REQUIRED ACTION:
Print the listing below exactly, minus its pictures.
*** Block opens ***
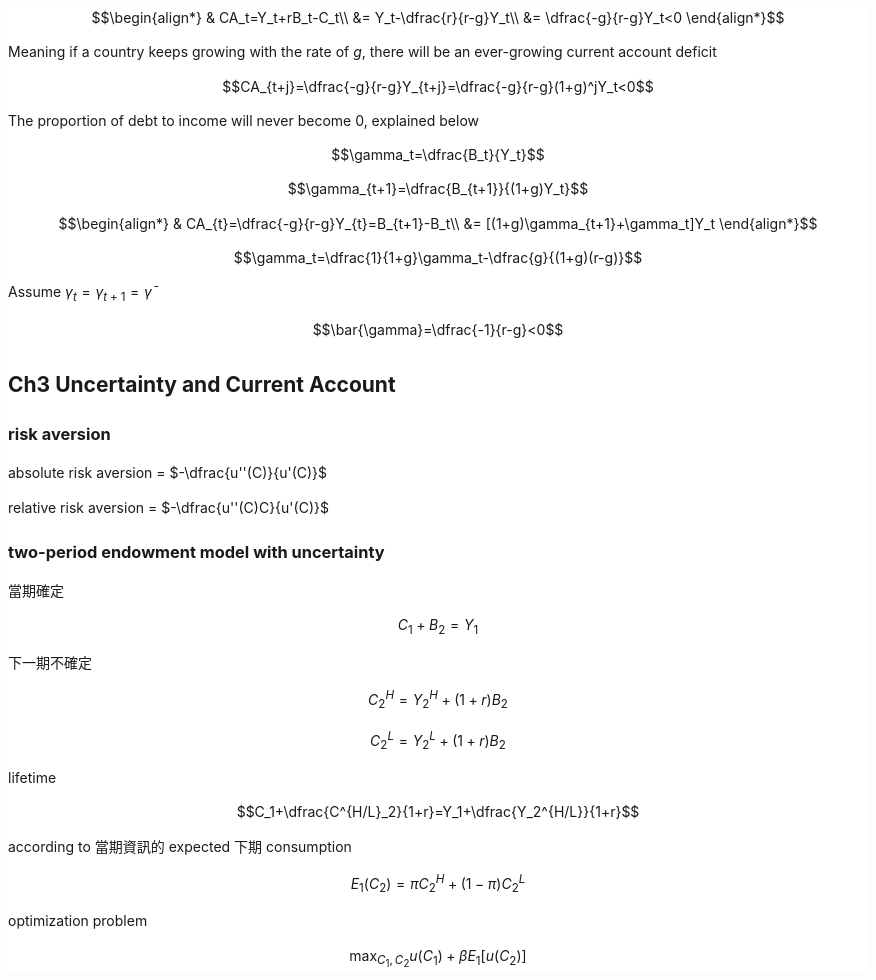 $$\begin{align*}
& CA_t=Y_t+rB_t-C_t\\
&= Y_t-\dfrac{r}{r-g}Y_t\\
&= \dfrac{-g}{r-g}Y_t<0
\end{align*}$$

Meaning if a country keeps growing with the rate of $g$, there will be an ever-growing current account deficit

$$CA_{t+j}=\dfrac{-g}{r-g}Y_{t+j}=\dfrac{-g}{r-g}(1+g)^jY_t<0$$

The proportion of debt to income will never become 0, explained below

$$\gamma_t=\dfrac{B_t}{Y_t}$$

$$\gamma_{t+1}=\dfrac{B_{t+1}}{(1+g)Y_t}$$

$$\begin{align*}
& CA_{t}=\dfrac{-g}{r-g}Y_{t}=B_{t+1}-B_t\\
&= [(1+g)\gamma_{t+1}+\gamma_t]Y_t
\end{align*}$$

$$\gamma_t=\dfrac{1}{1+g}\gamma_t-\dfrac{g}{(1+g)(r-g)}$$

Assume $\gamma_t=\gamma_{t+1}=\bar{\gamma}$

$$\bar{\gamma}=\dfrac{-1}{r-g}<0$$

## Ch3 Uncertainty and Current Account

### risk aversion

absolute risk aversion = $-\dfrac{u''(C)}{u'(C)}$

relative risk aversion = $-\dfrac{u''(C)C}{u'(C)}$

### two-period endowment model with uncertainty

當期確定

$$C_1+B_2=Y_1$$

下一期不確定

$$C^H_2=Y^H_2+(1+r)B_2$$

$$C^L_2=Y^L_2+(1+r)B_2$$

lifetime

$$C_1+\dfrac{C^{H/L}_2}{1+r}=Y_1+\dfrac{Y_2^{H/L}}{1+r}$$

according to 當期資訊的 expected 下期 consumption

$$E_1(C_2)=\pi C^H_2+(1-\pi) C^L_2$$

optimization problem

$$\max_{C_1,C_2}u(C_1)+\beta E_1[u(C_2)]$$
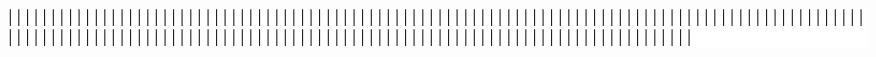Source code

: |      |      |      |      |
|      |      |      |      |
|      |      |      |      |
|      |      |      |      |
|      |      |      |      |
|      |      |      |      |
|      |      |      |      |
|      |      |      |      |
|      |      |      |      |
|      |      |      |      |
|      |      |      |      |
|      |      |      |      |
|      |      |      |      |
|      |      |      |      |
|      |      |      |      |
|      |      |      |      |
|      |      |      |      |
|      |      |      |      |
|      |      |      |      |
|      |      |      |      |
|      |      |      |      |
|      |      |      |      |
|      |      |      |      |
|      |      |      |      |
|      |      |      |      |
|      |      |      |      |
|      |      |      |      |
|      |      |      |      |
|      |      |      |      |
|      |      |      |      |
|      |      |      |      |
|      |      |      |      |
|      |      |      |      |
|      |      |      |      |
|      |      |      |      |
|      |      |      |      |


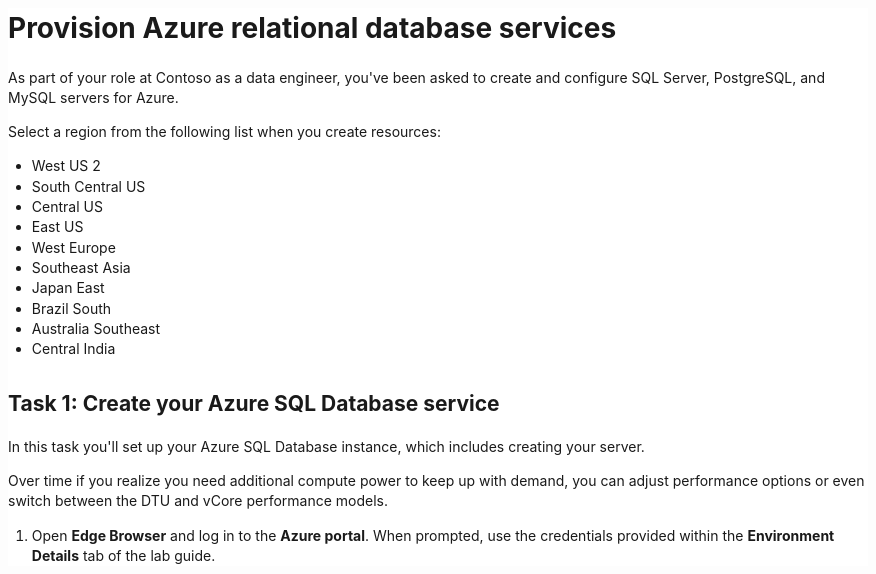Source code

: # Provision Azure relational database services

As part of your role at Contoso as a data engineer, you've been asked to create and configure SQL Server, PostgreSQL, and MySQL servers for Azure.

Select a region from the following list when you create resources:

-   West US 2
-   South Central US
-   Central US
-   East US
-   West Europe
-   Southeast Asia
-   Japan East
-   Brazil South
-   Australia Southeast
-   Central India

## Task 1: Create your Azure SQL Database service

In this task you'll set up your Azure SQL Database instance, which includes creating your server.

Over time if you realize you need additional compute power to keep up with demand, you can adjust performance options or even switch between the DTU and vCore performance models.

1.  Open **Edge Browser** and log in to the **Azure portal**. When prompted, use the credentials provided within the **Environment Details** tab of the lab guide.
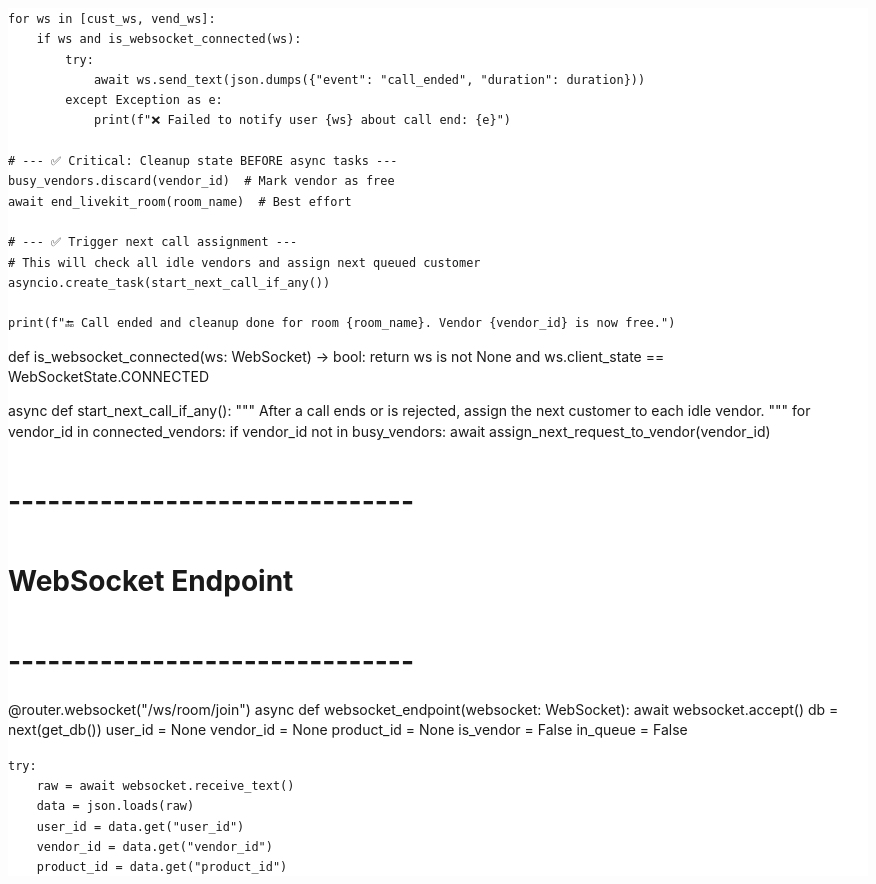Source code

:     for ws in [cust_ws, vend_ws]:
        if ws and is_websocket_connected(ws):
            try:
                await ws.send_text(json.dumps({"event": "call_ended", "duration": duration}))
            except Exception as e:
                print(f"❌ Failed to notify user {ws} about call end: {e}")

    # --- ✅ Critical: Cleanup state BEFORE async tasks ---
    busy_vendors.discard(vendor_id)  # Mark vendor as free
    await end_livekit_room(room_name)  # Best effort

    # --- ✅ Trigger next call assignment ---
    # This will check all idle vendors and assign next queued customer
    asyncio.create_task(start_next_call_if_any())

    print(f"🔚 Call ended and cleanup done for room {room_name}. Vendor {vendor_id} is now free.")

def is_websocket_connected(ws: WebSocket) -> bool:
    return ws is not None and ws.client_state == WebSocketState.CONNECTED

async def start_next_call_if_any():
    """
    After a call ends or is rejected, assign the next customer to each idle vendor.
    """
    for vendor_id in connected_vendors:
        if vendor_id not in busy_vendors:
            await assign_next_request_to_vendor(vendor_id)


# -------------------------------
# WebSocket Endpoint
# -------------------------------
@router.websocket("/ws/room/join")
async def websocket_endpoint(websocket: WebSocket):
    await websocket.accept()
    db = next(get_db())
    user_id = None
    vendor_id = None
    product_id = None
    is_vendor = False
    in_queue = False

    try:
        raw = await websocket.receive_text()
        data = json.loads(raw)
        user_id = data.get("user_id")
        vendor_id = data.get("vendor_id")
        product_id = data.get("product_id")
*** Block closes ***
SOLUTION:
 $$\begin{align*}
& CA_t=Y_t+rB_t-C_t\\
&= Y_t-\dfrac{r}{r-g}Y_t\\
&= \dfrac{-g}{r-g}Y_t<0
\end{align*}$$

Meaning if a country keeps growing with the rate of $g$, there will be an ever-growing current account deficit

$$CA_{t+j}=\dfrac{-g}{r-g}Y_{t+j}=\dfrac{-g}{r-g}(1+g)^jY_t<0$$

The proportion of debt to income will never become 0, explained below

$$\gamma_t=\dfrac{B_t}{Y_t}$$

$$\gamma_{t+1}=\dfrac{B_{t+1}}{(1+g)Y_t}$$

$$\begin{align*}
& CA_{t}=\dfrac{-g}{r-g}Y_{t}=B_{t+1}-B_t\\
&= [(1+g)\gamma_{t+1}+\gamma_t]Y_t
\end{align*}$$

$$\gamma_t=\dfrac{1}{1+g}\gamma_t-\dfrac{g}{(1+g)(r-g)}$$

Assume $\gamma_t=\gamma_{t+1}=\bar{\gamma}$

$$\bar{\gamma}=\dfrac{-1}{r-g}<0$$

## Ch3 Uncertainty and Current Account

### risk aversion

absolute risk aversion = $-\dfrac{u''(C)}{u'(C)}$

relative risk aversion = $-\dfrac{u''(C)C}{u'(C)}$

### two-period endowment model with uncertainty

當期確定

$$C_1+B_2=Y_1$$

下一期不確定

$$C^H_2=Y^H_2+(1+r)B_2$$

$$C^L_2=Y^L_2+(1+r)B_2$$

lifetime

$$C_1+\dfrac{C^{H/L}_2}{1+r}=Y_1+\dfrac{Y_2^{H/L}}{1+r}$$

according to 當期資訊的 expected 下期 consumption

$$E_1(C_2)=\pi C^H_2+(1-\pi) C^L_2$$

optimization problem

$$\max_{C_1,C_2}u(C_1)+\beta E_1[u(C_2)]$$
Source code

: |      |      |      |      |
|      |      |      |      |
|      |      |      |      |
|      |      |      |      |
|      |      |      |      |
|      |      |      |      |
|      |      |      |      |
|      |      |      |      |
|      |      |      |      |
|      |      |      |      |
|      |      |      |      |
|      |      |      |      |
|      |      |      |      |
|      |      |      |      |
|      |      |      |      |
|      |      |      |      |
|      |      |      |      |
|      |      |      |      |
|      |      |      |      |
|      |      |      |      |
|      |      |      |      |
|      |      |      |      |
|      |      |      |      |
|      |      |      |      |
|      |      |      |      |
|      |      |      |      |
|      |      |      |      |
|      |      |      |      |
|      |      |      |      |
|      |      |      |      |
|      |      |      |      |
|      |      |      |      |
|      |      |      |      |
|      |      |      |      |
|      |      |      |      |
|      |      |      |      |


Source code

: # Provision Azure relational database services

As part of your role at Contoso as a data engineer, you've been asked to create and configure SQL Server, PostgreSQL, and MySQL servers for Azure.

Select a region from the following list when you create resources:

-   West US 2
-   South Central US
-   Central US
-   East US
-   West Europe
-   Southeast Asia
-   Japan East
-   Brazil South
-   Australia Southeast
-   Central India

## Task 1: Create your Azure SQL Database service

In this task you'll set up your Azure SQL Database instance, which includes creating your server.

Over time if you realize you need additional compute power to keep up with demand, you can adjust performance options or even switch between the DTU and vCore performance models.

1.  Open **Edge Browser** and log in to the **Azure portal**. When prompted, use the credentials provided within the **Environment Details** tab of the lab guide.
Source code

:     for ws in [cust_ws, vend_ws]:
        if ws and is_websocket_connected(ws):
            try:
                await ws.send_text(json.dumps({"event": "call_ended", "duration": duration}))
            except Exception as e:
                print(f"❌ Failed to notify user {ws} about call end: {e}")

    # --- ✅ Critical: Cleanup state BEFORE async tasks ---
    busy_vendors.discard(vendor_id)  # Mark vendor as free
    await end_livekit_room(room_name)  # Best effort

    # --- ✅ Trigger next call assignment ---
    # This will check all idle vendors and assign next queued customer
    asyncio.create_task(start_next_call_if_any())

    print(f"🔚 Call ended and cleanup done for room {room_name}. Vendor {vendor_id} is now free.")

def is_websocket_connected(ws: WebSocket) -> bool:
    return ws is not None and ws.client_state == WebSocketState.CONNECTED

async def start_next_call_if_any():
    """
    After a call ends or is rejected, assign the next customer to each idle vendor.
    """
    for vendor_id in connected_vendors:
        if vendor_id not in busy_vendors:
            await assign_next_request_to_vendor(vendor_id)


# -------------------------------
# WebSocket Endpoint
# -------------------------------
@router.websocket("/ws/room/join")
async def websocket_endpoint(websocket: WebSocket):
    await websocket.accept()
    db = next(get_db())
    user_id = None
    vendor_id = None
    product_id = None
    is_vendor = False
    in_queue = False

    try:
        raw = await websocket.receive_text()
        data = json.loads(raw)
        user_id = data.get("user_id")
        vendor_id = data.get("vendor_id")
        product_id = data.get("product_id")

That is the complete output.